WHAT TO DO → Of all the entries below, retype only the lines from the one with "Установка aes67-daemon производится" through the one with "Необходимо на коммутаторе", exactly as they appear.

EXTRACTED RECORDS →
◇ ◇ ◇

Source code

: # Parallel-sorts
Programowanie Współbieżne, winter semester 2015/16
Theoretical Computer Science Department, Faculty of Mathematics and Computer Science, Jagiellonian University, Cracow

◇ ◇ ◇

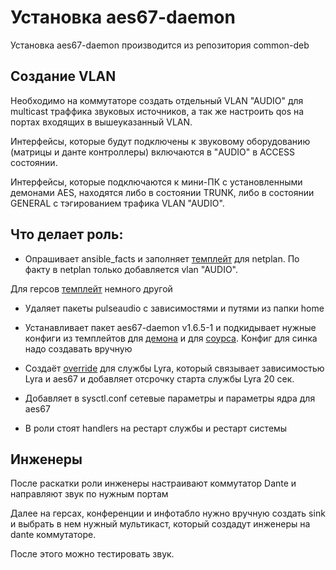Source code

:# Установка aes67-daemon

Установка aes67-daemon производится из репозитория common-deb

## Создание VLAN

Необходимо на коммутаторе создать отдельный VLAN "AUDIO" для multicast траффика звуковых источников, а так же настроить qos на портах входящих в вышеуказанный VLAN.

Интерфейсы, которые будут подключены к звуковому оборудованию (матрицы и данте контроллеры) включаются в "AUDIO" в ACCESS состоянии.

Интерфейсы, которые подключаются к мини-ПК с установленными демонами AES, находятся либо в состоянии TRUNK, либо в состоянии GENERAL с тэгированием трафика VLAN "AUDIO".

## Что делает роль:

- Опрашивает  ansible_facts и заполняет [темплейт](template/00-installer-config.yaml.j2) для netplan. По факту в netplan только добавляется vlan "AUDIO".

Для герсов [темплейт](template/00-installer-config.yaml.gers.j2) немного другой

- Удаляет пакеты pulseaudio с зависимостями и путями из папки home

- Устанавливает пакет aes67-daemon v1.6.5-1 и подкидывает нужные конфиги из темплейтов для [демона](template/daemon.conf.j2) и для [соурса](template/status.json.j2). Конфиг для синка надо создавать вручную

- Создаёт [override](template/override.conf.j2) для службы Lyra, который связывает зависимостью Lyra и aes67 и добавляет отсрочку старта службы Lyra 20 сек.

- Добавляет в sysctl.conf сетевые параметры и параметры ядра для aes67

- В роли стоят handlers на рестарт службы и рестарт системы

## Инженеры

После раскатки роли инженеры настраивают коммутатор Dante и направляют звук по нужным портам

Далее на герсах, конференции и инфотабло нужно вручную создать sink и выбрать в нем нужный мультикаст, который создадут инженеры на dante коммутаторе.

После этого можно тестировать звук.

◇ ◇ ◇

PROBLEM SOLUTION →
Установка aes67-daemon производится из репозитория common-deb

## Создание VLAN

Необходимо на коммутаторе создать отдельный VLAN "AUDIO" для multicast траффика звуковых источников, а так же настроить qos на портах входящих в вышеуказанный VLAN.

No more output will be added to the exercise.